Nor can Karl do math: ask him to calculate 105 divided by 7 and unless he finds that exact example somewhere in the vast corpus of the internet, he’ll get it wrong.
Worse, he’ll very authoritatively return that wrong answer to you.
That’s a loose analogy of how Large Language Models (LLMs) work. LLMs scrape huge quantities of data from the internet and apply statistics to analyze queries and return answers. It’s a ton of math…but it’s just math.
In generating an answer, LLMs like ChatGPT will typically create multiple possible responses and score them “adversarially” using mathematical and statistical algorithms. Does this look right? How about that? Which one’s better?” These answers, however, are tested against patterns it finds – where else? – in the internet.
What’s missing, in this writer’s humble opinion, is an underlying, core set of common-sense relationships – ontologies to use the technical term. “A mammal is a lifeform that gives live birth and has hair. A dog is a form of animal. A horse is a form of animal. Dogs and horses have four legs and tails.” And so on.
LLMs need what is called a “ground truth” – a set of indisputable facts and relationships against which it can validate its responses, so that it can – the word “instinctively” comes to mind – know that the mother of a son is also the son’s mother.
Microsoft claims that Bing Chat leverages Bing’s internal “knowledge graph,” which is a set of facts – biographies of famous people, facts about cities and countries, and so on, and this is a start, for sure.
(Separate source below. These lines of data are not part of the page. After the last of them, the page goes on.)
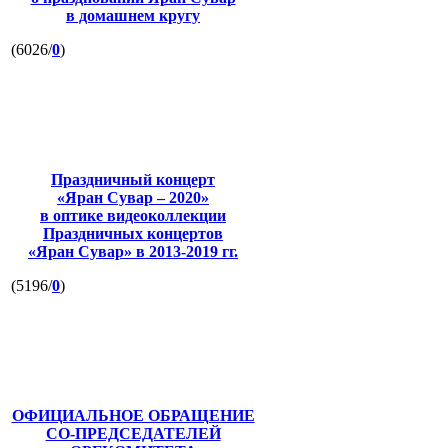
в домашнем кругу
(6026/
0
)
Праздничный концерт
«Яран Сувар – 2020»
в оптике видеоколлекции
Праздничных концертов
«Яран Сувар»
в 2013-2019 гг.
(5196/
0
)
ОФИЦИАЛЬНОЕ ОБРАЩЕНИЕ
СО-ПРЕДСЕДАТЕЛЕЙ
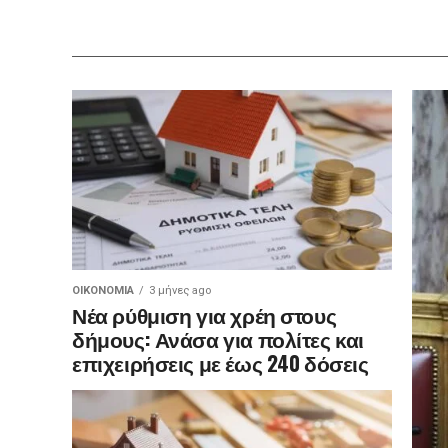
ΟΙΚΟΝΟΜΊΑ
3 μήνες ago
Νέα ρύθμιση για χρέη στους
δήμους: Ανάσα για πολίτες και
επιχειρήσεις με έως 240 δόσεις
More interestingly, Cycorp, which has been around for decades, has built enormous such knowledge bases. And there are undoubtedly others.
What I’m advocating is that such knowledge bases – facts, properties, relationships, maybe even other things (like Asimov’s Three Laws) underly LLMs. In the adversarial process of generating answers, such knowledge bases could, in theory, not only make LLMs more accurate and reliable but also – dare I say it – ethical.
(This post was inspired, in part, by this marvelous paper by the late Doug Lenat and Gary Marcus.)